Warum die sogenannten „Eingreifwerte“ deutlich höher liegen als die Werte, die der Länderausschuß zur Begrenzung des Krebsrisikos vorschlägt, konnte Franz Emde, Sprecher des Bundesumweltministers, nicht aufklären. Selbst Kritiker würden die Töpfer-Werte für sehr niedrig halten, sagte der Sprecher.

Zumindest sind sie so niedrig, daß eine Stadt wie Berlin unter großen Handlungsdruck gerät. Der Stadtstaat hat dieses Jahr als erstes Bundesland eine „Studie zur ökologischen und stadtverträglichen Belastbarkeit der Berliner Innenstadt durch den Kfz-Verkehr“ vorgelegt. In der City, in der 1,1 Millionen Menschen wohnen, werden die Töpferschen Benzol- und Dieselruß-Alarmwerte in mehreren Straßen überschritten. Hinzu kommt, daß in 70 Prozent aller Hauptverkehrsstraßen der Hauptstadt die Stickoxidwerte über der Alarmschwelle liegen, die die EG festgelegt hat. Danach müßten bei einer Überschreitung von 135 Mikrogramm Stickoxid verkehrseinschränkende Maßnahmen ergriffen werden. Noch ist der EG-Alarmwert nicht in die bundesdeutschen Richtlinien aufgenommen worden.

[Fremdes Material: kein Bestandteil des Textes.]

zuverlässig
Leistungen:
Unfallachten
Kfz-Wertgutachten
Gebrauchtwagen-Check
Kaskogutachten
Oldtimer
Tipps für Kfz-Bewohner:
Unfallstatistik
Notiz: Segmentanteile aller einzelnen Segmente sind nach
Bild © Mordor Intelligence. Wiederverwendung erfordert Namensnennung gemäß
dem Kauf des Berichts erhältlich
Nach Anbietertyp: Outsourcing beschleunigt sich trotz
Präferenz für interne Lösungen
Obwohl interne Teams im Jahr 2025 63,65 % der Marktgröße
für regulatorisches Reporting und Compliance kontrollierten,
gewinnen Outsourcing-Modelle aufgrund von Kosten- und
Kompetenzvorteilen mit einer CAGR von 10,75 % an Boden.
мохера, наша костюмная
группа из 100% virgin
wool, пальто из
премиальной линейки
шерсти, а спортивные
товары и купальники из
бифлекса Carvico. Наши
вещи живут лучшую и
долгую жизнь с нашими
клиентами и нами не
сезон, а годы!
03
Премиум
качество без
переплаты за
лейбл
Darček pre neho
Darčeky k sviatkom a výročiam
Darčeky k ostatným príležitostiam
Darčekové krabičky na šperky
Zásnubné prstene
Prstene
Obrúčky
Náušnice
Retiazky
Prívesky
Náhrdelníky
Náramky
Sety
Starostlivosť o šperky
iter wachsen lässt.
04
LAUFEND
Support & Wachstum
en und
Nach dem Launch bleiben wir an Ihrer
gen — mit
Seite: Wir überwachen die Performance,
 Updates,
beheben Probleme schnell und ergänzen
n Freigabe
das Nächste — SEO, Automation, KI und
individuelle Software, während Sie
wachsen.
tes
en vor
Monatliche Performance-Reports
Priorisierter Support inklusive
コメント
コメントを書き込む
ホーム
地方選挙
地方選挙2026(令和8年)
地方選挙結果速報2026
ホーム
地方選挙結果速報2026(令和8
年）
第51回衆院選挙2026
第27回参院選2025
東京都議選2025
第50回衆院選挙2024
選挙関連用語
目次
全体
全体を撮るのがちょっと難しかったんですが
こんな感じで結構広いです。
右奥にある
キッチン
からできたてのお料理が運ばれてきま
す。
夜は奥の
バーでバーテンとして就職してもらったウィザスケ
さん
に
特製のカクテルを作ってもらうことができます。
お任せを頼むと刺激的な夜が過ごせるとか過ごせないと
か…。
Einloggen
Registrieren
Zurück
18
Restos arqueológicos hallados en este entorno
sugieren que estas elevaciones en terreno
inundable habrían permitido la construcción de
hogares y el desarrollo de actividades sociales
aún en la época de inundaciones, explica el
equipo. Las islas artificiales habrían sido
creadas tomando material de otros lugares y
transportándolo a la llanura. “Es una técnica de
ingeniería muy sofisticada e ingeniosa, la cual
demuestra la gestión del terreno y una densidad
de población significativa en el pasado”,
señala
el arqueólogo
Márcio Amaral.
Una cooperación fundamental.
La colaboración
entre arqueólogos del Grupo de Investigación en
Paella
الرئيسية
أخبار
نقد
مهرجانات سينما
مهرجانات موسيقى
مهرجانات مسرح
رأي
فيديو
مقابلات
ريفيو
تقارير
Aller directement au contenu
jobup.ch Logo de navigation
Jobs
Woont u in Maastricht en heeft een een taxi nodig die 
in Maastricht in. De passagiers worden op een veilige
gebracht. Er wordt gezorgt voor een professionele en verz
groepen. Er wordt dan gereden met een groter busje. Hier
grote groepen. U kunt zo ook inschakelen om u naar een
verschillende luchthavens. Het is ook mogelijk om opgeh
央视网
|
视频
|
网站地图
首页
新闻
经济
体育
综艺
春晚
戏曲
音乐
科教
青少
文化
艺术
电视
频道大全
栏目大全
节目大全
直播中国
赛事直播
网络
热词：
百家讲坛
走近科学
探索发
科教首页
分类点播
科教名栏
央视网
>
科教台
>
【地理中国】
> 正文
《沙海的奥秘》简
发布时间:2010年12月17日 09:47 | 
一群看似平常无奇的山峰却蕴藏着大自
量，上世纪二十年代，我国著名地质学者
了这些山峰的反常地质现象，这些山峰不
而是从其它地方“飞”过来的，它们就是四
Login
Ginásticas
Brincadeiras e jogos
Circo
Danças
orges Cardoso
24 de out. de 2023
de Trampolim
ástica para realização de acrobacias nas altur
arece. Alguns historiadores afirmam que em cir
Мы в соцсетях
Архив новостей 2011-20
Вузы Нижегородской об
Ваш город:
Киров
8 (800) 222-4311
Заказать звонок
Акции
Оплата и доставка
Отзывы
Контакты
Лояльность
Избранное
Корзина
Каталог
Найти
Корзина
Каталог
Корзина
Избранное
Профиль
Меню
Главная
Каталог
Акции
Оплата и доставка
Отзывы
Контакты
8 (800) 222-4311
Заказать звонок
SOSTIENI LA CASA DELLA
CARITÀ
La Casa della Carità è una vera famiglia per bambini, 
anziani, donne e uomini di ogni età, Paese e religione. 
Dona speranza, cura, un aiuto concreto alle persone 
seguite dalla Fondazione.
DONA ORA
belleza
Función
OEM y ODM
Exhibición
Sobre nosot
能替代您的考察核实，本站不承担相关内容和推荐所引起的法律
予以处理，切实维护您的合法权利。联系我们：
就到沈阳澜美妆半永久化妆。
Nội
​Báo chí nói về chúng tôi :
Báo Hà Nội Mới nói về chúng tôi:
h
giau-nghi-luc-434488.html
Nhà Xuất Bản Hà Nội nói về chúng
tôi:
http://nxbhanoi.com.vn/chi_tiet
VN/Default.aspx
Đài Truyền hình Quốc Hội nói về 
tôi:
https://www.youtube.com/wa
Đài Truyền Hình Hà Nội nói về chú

Gemeinsam mit München erarbeitet die Hauptstadt das „Berlin- Münchner Modell“. Autos ohne Kat müßten dann möglicherweise ab 1994 und Lkw ohne Dieselrußfilter ab frühestens 1995 gebührenpflichtige Sondergenehmigungen beantragen, um in der Innenstadt fahren zu dürfen. Die Berliner Verkehrsverwaltung will nicht ausschließen, daß es vereinzelt auch zu Umleitungen und Straßensperrungen kommen könnte. Bis aber endlich aufgeatmet werden darf, wird noch viel Dreck inhaliert werden müssen.